**Exercício**
Como fica tudo, do início dos registros até a linha que contém "Before entering the", quando se troca "podcast" por "radio show" e se mantém o resto sem nenhuma alteração?

**Material apresentado**
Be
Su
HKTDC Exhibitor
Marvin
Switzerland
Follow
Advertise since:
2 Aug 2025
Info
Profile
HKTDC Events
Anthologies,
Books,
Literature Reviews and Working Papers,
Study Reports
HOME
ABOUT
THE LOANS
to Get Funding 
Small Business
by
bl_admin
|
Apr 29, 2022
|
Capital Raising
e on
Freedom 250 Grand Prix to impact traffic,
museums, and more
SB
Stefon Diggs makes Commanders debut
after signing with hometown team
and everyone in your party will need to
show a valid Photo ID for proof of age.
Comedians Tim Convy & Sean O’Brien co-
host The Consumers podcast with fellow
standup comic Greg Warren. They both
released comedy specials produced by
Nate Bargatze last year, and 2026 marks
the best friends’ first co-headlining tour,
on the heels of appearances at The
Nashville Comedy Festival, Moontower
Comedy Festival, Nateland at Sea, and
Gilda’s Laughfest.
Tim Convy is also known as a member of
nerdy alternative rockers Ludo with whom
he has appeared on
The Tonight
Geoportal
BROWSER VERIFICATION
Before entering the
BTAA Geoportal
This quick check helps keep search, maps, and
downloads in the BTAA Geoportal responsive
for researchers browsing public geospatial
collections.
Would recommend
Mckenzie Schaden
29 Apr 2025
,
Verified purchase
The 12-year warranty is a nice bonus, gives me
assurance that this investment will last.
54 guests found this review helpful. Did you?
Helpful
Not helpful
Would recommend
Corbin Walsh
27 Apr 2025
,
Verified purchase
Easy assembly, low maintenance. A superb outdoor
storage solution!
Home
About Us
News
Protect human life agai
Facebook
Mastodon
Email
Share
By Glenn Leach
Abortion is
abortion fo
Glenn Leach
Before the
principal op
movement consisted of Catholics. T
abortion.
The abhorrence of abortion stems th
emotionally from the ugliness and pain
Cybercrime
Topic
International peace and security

**Resolução**
Be
Su
HKTDC Exhibitor
Marvin
Switzerland
Follow
Advertise since:
2 Aug 2025
Info
Profile
HKTDC Events
Anthologies,
Books,
Literature Reviews and Working Papers,
Study Reports
HOME
ABOUT
THE LOANS
to Get Funding 
Small Business
by
bl_admin
|
Apr 29, 2022
|
Capital Raising
e on
Freedom 250 Grand Prix to impact traffic,
museums, and more
SB
Stefon Diggs makes Commanders debut
after signing with hometown team
and everyone in your party will need to
show a valid Photo ID for proof of age.
Comedians Tim Convy & Sean O’Brien co-
host The Consumers radio show with fellow
standup comic Greg Warren. They both
released comedy specials produced by
Nate Bargatze last year, and 2026 marks
the best friends’ first co-headlining tour,
on the heels of appearances at The
Nashville Comedy Festival, Moontower
Comedy Festival, Nateland at Sea, and
Gilda’s Laughfest.
Tim Convy is also known as a member of
nerdy alternative rockers Ludo with whom
he has appeared on
The Tonight
Geoportal
BROWSER VERIFICATION
Before entering the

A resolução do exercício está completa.